Cotidiano,  História

Milagre da multiplicação

O verão saturava o azul do céu de Candela. O calor era intenso num ar estático aprisionado entre as montanhas. Mas as crianças hiperativas estavam proibidas de por a transbordar de água potável suas piscinas portáteis de cinco mil litros. Também não estavam autorizadas as lavagens de veículos e calçadas. Tampouco eram incentivados banhos demorados e escaldantes. A cidade vivia um período de racionamento. Era medida emergencial da Prefeitura. Começou no dia seguinte à tarde em que a água parou de pingar, sem aviso prévio, das torneiras de mais de dois terços das casas.

Foi do nada. Pegou muitos de surpresa, mas não era para menos. O ano anterior havia sido de eleições para deputados, senadores, governadores e presidente. O prefeito parecia ter se esquecido dos deveres com o município antes mesmo do fim de maio. Estava focado em manter os cargos dos padrinhos políticos. Trabalhou muito, mas não para Candela. Resultado: ninguém se preocupou com a dengue ou com a reposição dos remédios gratuitos para diabetes. No máximo, esses “pequenos” desleixos levaram a óbito dois ou três infelizes. Mas quando faltou a água o desespero foi grande porque também faltou na suíte da primeira dama. Imediatamente o diretor da empresa municipal responsável pelo abastecimento foi chamado. Entrou pálido no gabinete do prefeito com a notícia de que acabara de descobrir que os reservatórios estavam à míngua.

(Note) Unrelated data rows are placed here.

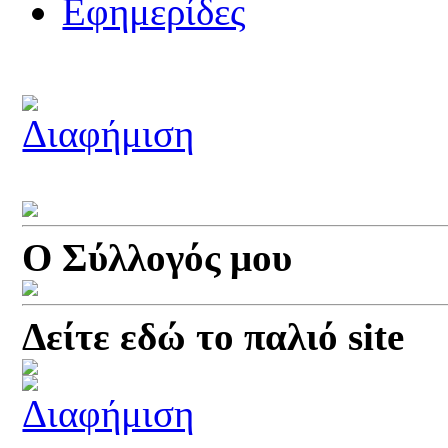
Εφημερίδες
Ο Σύλλογός μου
Δείτε εδώ το παλιό site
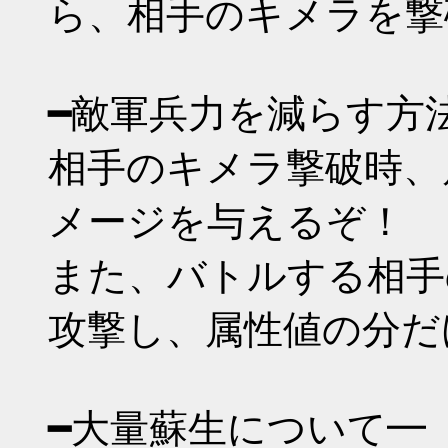
ら、相手のキメラを撃
━敵軍兵力を減らす方
相手のキメラ撃破時、
メージを与えるぞ！
また、バトルする相手
攻撃し、属性値の分だ
━大量蘇生について━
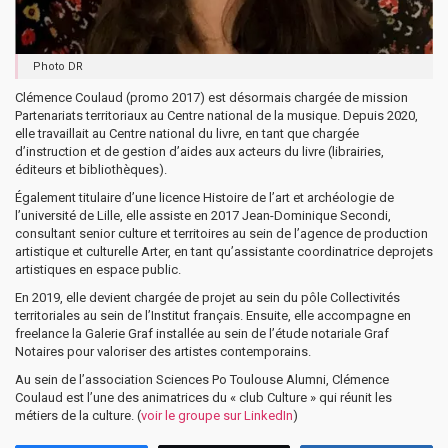
Photo DR
Clémence Coulaud (promo 2017) est désormais chargée de mission
Partenariats territoriaux au Centre national de la musique. Depuis 2020,
elle travaillait au Centre national du livre, en tant que chargée
d’instruction et de gestion d’aides aux acteurs du livre (librairies,
éditeurs et bibliothèques).
Également titulaire d’une licence Histoire de l’art et archéologie de
l’université de Lille, elle assiste en 2017 Jean-Dominique Secondi,
consultant senior culture et territoires au sein de l’agence de production
artistique et culturelle Arter, en tant qu’assistante coordinatrice deprojets
artistiques en espace public.
En 2019, elle devient chargée de projet au sein du pôle Collectivités
territoriales au sein de l’Institut français. Ensuite, elle accompagne en
freelance la Galerie Graf installée au sein de l’étude notariale Graf
Notaires pour valoriser des artistes contemporains.
Au sein de l’association Sciences Po Toulouse Alumni, Clémence
Coulaud est l’une des animatrices du « club Culture » qui réunit les
métiers de la culture. (
voir le groupe sur LinkedIn
)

Planos emergenciais, campanhas e até simpatias entraram na rotina candelense. Padre Getúlio promoveu uma novena especial para clamar a Deus por chuva. Porém, nada era tão azucrinante quanto o carro de som. Rodava o dia inteiro com uma gravação terrível sobre a importância do uso consciente da água. O texto colocava toda a culpa unicamente no consumo desmedido da população. Vinha precedido do som de uma sirene e tinha como trilha uma música dessas de fim do mundo.  A frase “se você não economizar, ela vai acabar” chegava aos ouvidos de todos os bairros e distritos. Só não chegava à Serra dos Coquinhos. Afinal, lá nunca teve muita água mesmo.

A região ficava num morro íngreme, um dos lugares mais esquecidos da cidade, habitada por seis ou sete famílias. Não mais que 35 pessoas. Como não havia eleitorado, o poder público não comparecia. As casas, pequenos sítios, eram abastecidas por um tímido filete de água que nascia num manancial no alto da serra. Era tudo o que eles possuíam para beber, criar animais e plantar pequenas roças. Viviam do conhecimento acumulado de todos para preservar o pouco que tinham.

Um dos moradores uma vez ouviu dizer que era importante manter a vegetação natural da nascente. Somado a isso, o folclore fez consolidar uma história de que Nossa Senhora Aparecida havia se apresentado para um homem que bebia água no local e pedido a ele a preservação. Assim, o lugar, mais que importante, se tornou sagrado. Contava até com imagem da santa. E o melhor: ficou intacto.

Outra preocupação veio de um sitiante, professor, que ensinou e ajudou os vizinhos na construção correta de fossas. Também não era permitido tirar a cobertura vegetal do caminho do mísero riacho. E cada um só poderia usar a quantidade de água de que precisasse, sempre pensando no morador abaixo. A filha mais nova de uma das famílias não sabia o que era banho quente e demorado, mesmo depois de, com muito custo, ter chegado energia elétrica na região. No final das contas, a água até sobrava e a rã que cuidava da purificação do reservatório da última casa a receber o recurso tinha trabalho o ano inteiro.

Para o rio de Candela a água que descia da Serra dos Coquinhos não era tanta para alimentar sua força, mas era limpa. Quase dava para beber.  O “eu pago meus impostos em dia”, usado por moradores do centro para justificar consumos e direitos não era argumento conhecido lá no alto do morro, apesar de todos aqueles sitiantes pagarem seus impostos religiosamente em dia. Por lá, a lei era clara e não precisava ser lavrada: dividir para multiplicar. Como todos repartiam o pouco que havia com sabedoria e respeito às demandas de cada um, todos tinham mais que o suficiente. Uma nobre justiça imperava entre eles. E se a mensagem de Candela não chegava à Serra dos Coquinhos, a da Serra dos Coquinhos precisava chegar à Candela, urgente.